Crowdlabs.org: associated social website for sharing workflows and provenance

RCloud

No formal website; GitHub site only
Presenter: Carlos Scheidegger
RCloud was developed for programmers who use R at AT&T Labs. They were having interactive sessions in R for data exploration and exploratory data analysis. Their idea: what if every R session was transparent and automatically versioned>
I know this is a bit of a thin description… but this is an ongoing active project. I’m anxious to see where it goes next

ReproZip

No formal website, but see a 15 minute demo here
Presenter: Fernando Chirigati
The premise: few computational experiments are reproducible. To get closer to reproducibility, we need a record of: data description, experiment specs, description of environment (in addition to code, data etc).
ReproZip automatically and systematically captures required provenance of existing experiments. It does this by “packing” experiments. How it works:
- ReproZip executes experiment. system tap captures the provenance. each node of process has details on it (provenance tree)
- Necessary components identified.
- Specification of workflow happens. fed into workflow.
When ready to examine/explore/verify experiments: the package is extracted; ReproZip unloads the experiment and workflows

Open Science Framework

Presenters: Brian Nosek & Jeff Spies
In brief, the OSF is a nifty way to track projects, work with collaborators, and link together tools from your workflow.

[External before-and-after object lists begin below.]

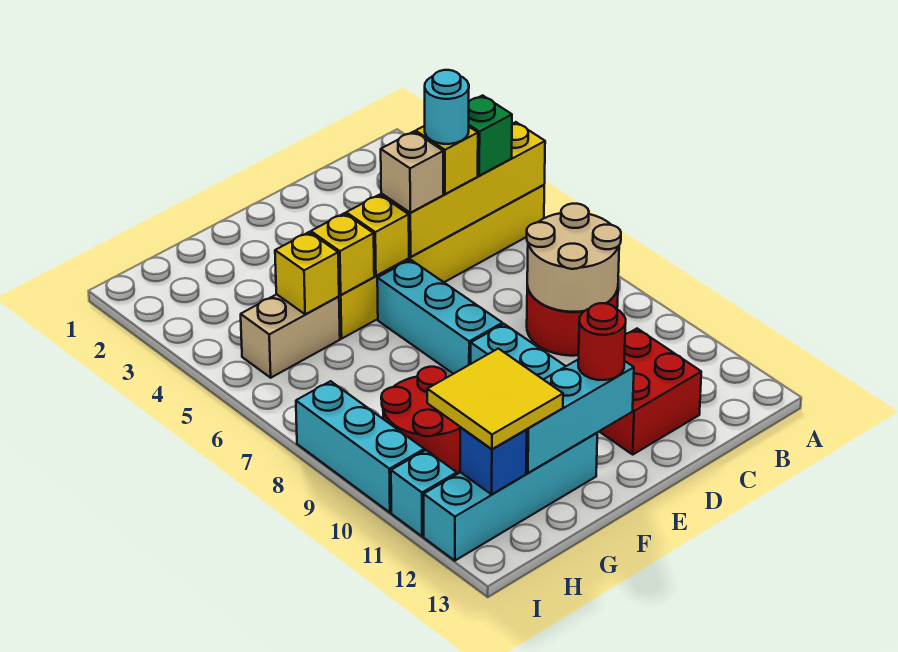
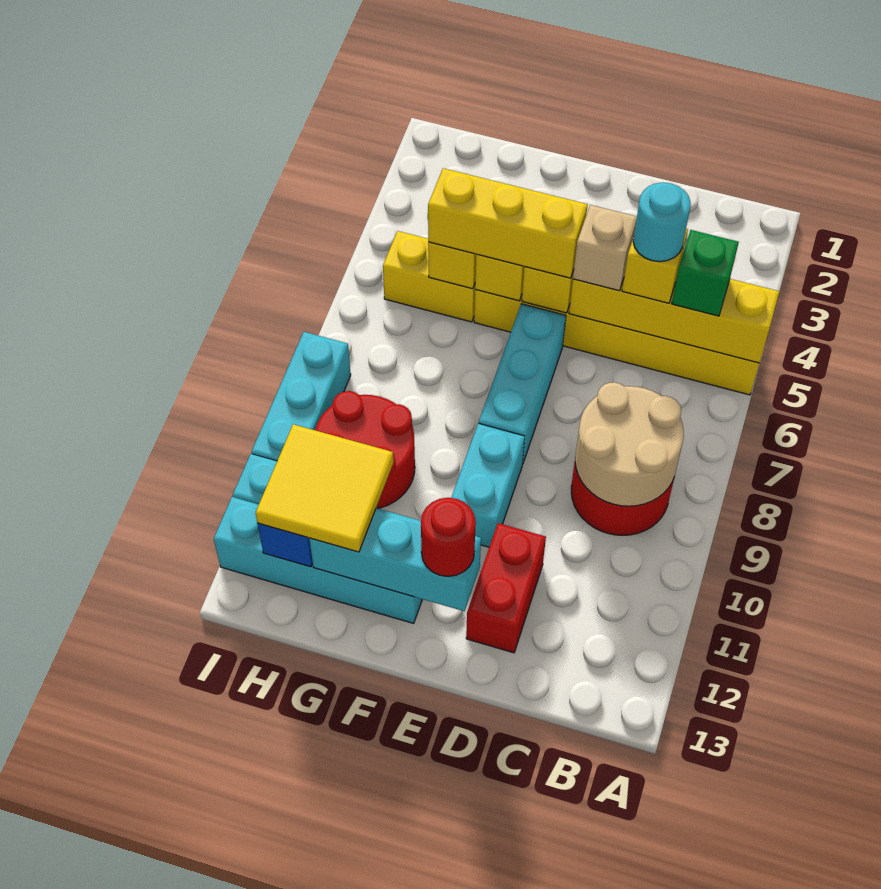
red brick C11:D12 level 1 -> red brick D11:D12 level 1
none -> yellow brick E5:G5 level 3
tan brick G5:H5 level 1 -> yellow brick G5:H5 level 1

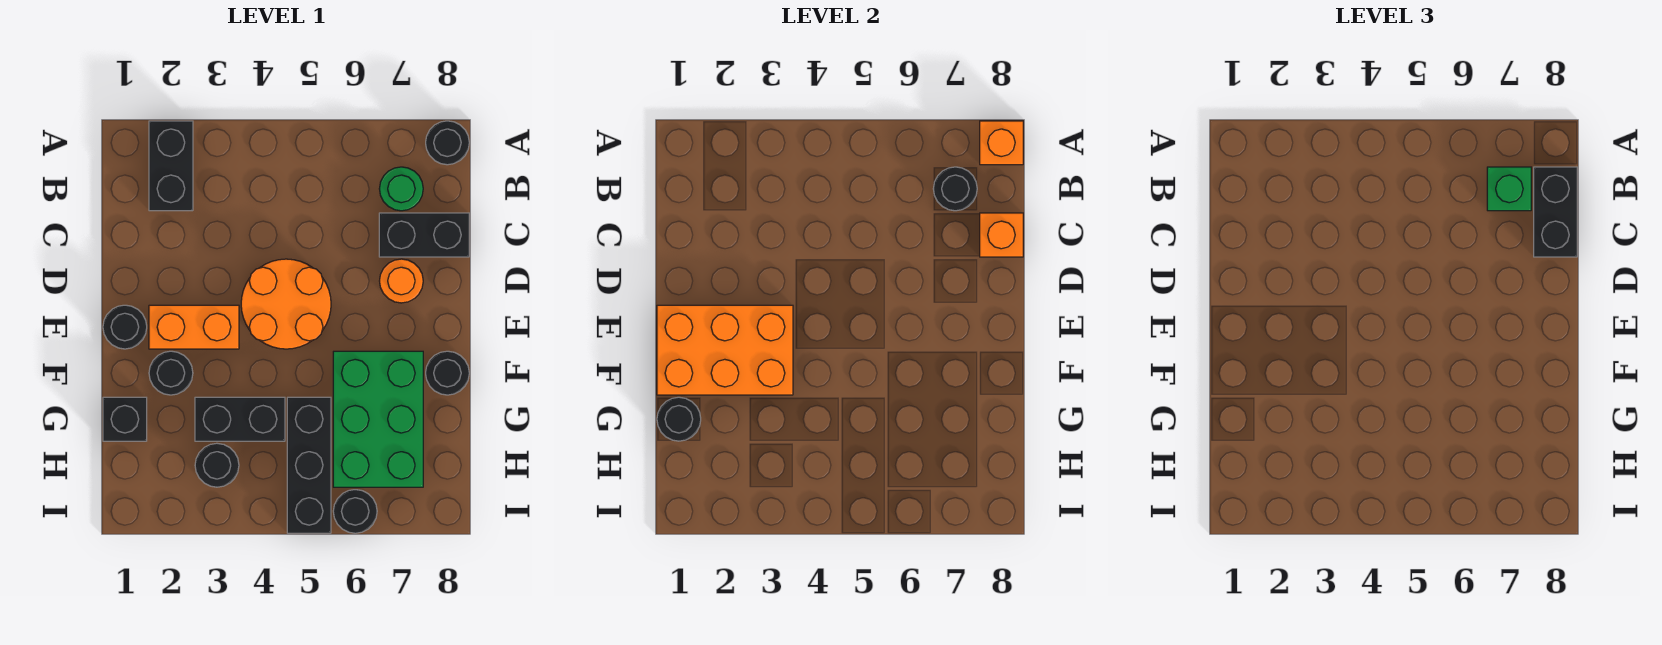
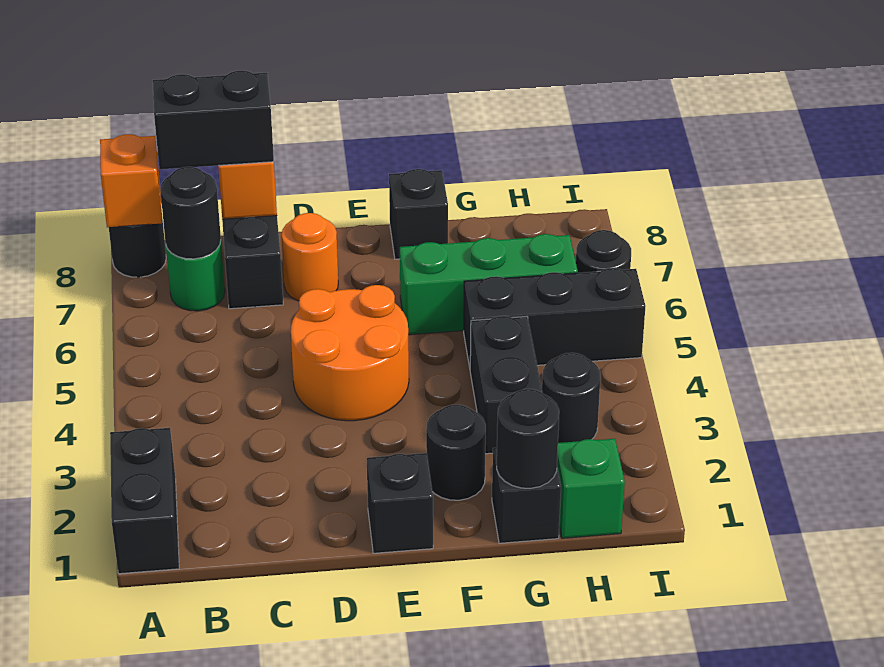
black brick A2:B2 level 1 -> black brick A1:A2 level 1
green brick B7 level 3 -> green brick H1 level 1
black round brick E1 level 1 -> black brick E1 level 1
orange brick E1:F3 level 2 -> none
orange brick E2:E3 level 1 -> none
green brick F6:H7 level 1 -> green brick F6:H6 level 1
black round brick F8 level 1 -> black brick F8 level 1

You simply go to the website and start a project (for free). Then add contributors and components to the project. Voila!
A neat feature – you can fork projects.
Provides a log of activities (i.e., version control) & access control (i.e., who can see your stuff)>
As long as two software systems work with OSF, they can work together – OSF allows the APIs to “talk”.

From the OSF website:

The Open Science Framework (OSF) is part network of research materials, part version control system, and part collaboration software. The purpose of the software is to support the scientist’s workflow and help increase the alignment between scientific values and scientific practices.

RunMyCode

Presenter: Victoria Stodden
The idea behind this service is that researchers create “companion websites” associated with their publications. These websites allow others to implement the methods used in the paper.

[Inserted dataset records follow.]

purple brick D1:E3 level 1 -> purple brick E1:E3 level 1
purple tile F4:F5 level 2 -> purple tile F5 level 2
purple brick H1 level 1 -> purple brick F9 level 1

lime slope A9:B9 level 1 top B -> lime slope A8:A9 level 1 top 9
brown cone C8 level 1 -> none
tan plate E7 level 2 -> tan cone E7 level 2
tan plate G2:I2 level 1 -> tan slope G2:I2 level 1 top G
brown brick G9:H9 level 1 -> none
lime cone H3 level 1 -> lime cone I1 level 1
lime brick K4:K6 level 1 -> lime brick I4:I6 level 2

From the RunMyCode website:

RunMyCode is a novel cloud-based platform that enables scientists to openly share the code and data that underlie their research publications. This service is based on the innovative concept of a companion website associated with a scientific publication. The code is run on a computer cloud server and the results are immediately displayed to the user.

Dexy

Presenter: Ana Nelson
Tagline: make | docs | sexy (what more can I say?)
Dexy is an Open Source platform that allows those writing up documents that have underpinning code to combine the two.
Can mix/match coding languages and documentation formats. (e.g., Python, C, Markdown to HTML, data from APIs, WordPress, etc.)

From their website:

Dexy lets you to continue to use your favorite documentation tools, while getting more out of them than ever, and being able to combine them in new and powerful ways. With Dexy you can bring your scripting and testing skills into play in your documentation, bringing project automation and integration to new levels.

DuraSpace

Presenter: Jonathan Markow
DuraSpace’s mission is access, discovery, preservation of scholarly digital data. Their primary stakeholders and audience are libraries. As part of this role, DuraSpace is a steward open source projects (Fedora, DSpace, VIVO)
Their main service is DuraCloud: an online storage and preservation service that does things like repair corrupt files, move online copies offsite, distribute content geographically, and scale up or down as needed.

Dataverse

Presenter: Merce Crosas
Dataverse is a virtual archive for “research studies”. These research studies are containers for data, documentation, and code that are needed for reproducibility.

From their website:

A repository for research data that takes care of long term preservation and good archival practices, while researchers can share, keep control of and get recognition for their data.